Несколько минут, всего несколько долгих минут, таких приятных и лёгких, словно бы скинули
Но одеваться братья не торопились - обсохнув от пота и продрогнув, бросились они снова в объятия друг к другу, торопясь с заново вспыхнувшей, но не такой томящей страстью, какую чувствовали оба до соития, а лёгкой, весёлой, целоваться и ласкать необласканные ещё тела - шеи, грудь, животы.
В этих действиях большую сноровку имел, как ни странно, ещё недавний девственник Северус, а не познавший женщину в шестнадцать лет Квотриус. Воображение Северуса - образованнейшего человека своего времени - века уже двадцать первого - было развито лучше, чем у хоть и начитанного, но в остальном необразованного Квотриуса.
Поэтому-то и знал Северус эрогенные места на теле мужском лучше Квотриуса, также часто ласкавшего, по-юношески, без прелюдии - сразу теребя пенис свой и мастурбируя. В этом заключалось отличие его простых, неискусных ласк пениса от зрелого уже в «своём» времени Северуса, которому нужно было возбудить себя для достижения оргазма
Квотриус и в этих ласках шёл на шаг позади старшего брата, сначала просто тая в его таких умелых («И откуда? Неужели все маги знают об этих приятных местах с самого рождения?») руках, ведь его Северус не был ни с женщиной, ни с мужчиной, как он сам говорил, а Квотриус верит каждому слову своего брата, потом повторяя каждое движение за ним вслед, отчего Северус так соблазнительно говорил: «Ах-х!» или стонал, иногда даже взрыкивая от вожделения.

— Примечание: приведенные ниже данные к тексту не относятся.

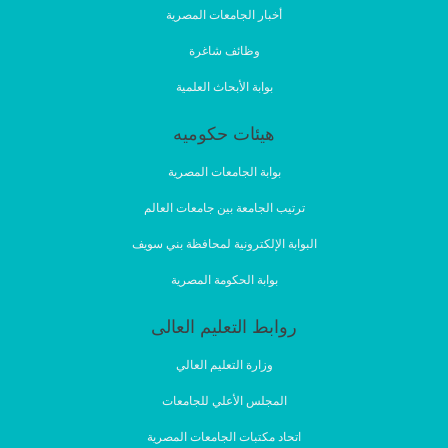
أخبار الجامعات المصرية
وظائف شاغرة
بوابة الأبحاث العلمية
هيئات حكوميه
بوابة الجامعات المصرية
ترتيب الجامعة بين جامعات العالم
البوابة الإلكترونية لمحافظة بني سويف
بوابة الحكومة المصرية
روابط التعليم العالى
وزارة التعليم العالي
المجلس الأعلي للجامعات
اتحاد مكتبات الجامعات المصرية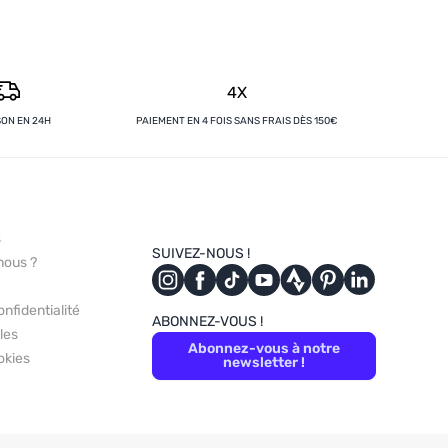
4X
SON EN 24H
PAIEMENT EN 4 FOIS SANS FRAIS DÈS 150€
s
SUIVEZ-NOUS !
nous ?
onfidentialité
ABONNEZ-VOUS !
les
Abonnez-vous à notre
okies
newsletter !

Заключением же их ласк был внезапный, самостоятельный, сделанный Квотриусом, но по образу сегодняшнего сотворённого Северусом перед варкой магического зелья, поцелуй в пупок, отчего произошло воистину неожиданное - Северус прижал изо всех сил голову Квотриуса к своему животу, поощряя того на повторный, более долгий поцелуй, который был незамедлительно свершён.

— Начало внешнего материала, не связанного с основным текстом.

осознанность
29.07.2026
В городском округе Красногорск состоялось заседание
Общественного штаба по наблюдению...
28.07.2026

Квотриус по наитию добавил ещё от себя посасывание нежной плоти и под конец, когда Северус уже почти кричал, прикусывание нижнего края кожаного углубления. Северус отпустил руки, а сам выгнулся дугой, выкрикивая нараспев: «Я люблю тебя, мой Квотриус! Пуще жизни люблю!».
Потом в неистовстве страсти от одних только ласк высокорожденный брат перешёл на совсем непонятный Квотриусу язык с очень мягким, почти не произносимым «Р» и полным отсутствем «Ц». В остальном же язык был и мягок, и резок одновременно, в зависимости от интонации, с которой тщательно выговаривал слова Северус.

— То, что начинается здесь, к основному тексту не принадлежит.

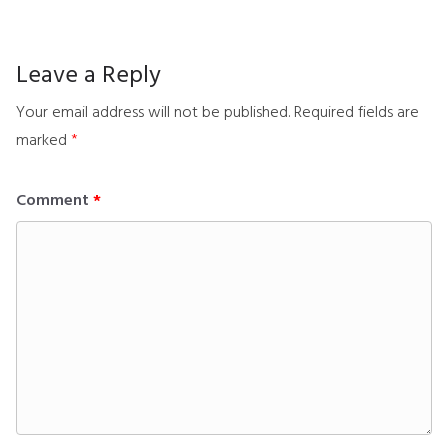
Leave a Reply
Your email address will not be published.
Required fields are
marked
*
Comment
*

– Наверное, это родной язык Северуса. Странен мир, в котором не говорят на ромейском языке,– подумал Квотриус.
Самому ему, тогда, на кухне перед варкой магического зелья до крайности возбуждённому, хотя и кончившему минуту назад, но не смеющему в те мгновения и мечтать о большем, поцелуй в пупок показался хоть и странным, но возбуждающим, однако не до такой, казалось, неестественной степени.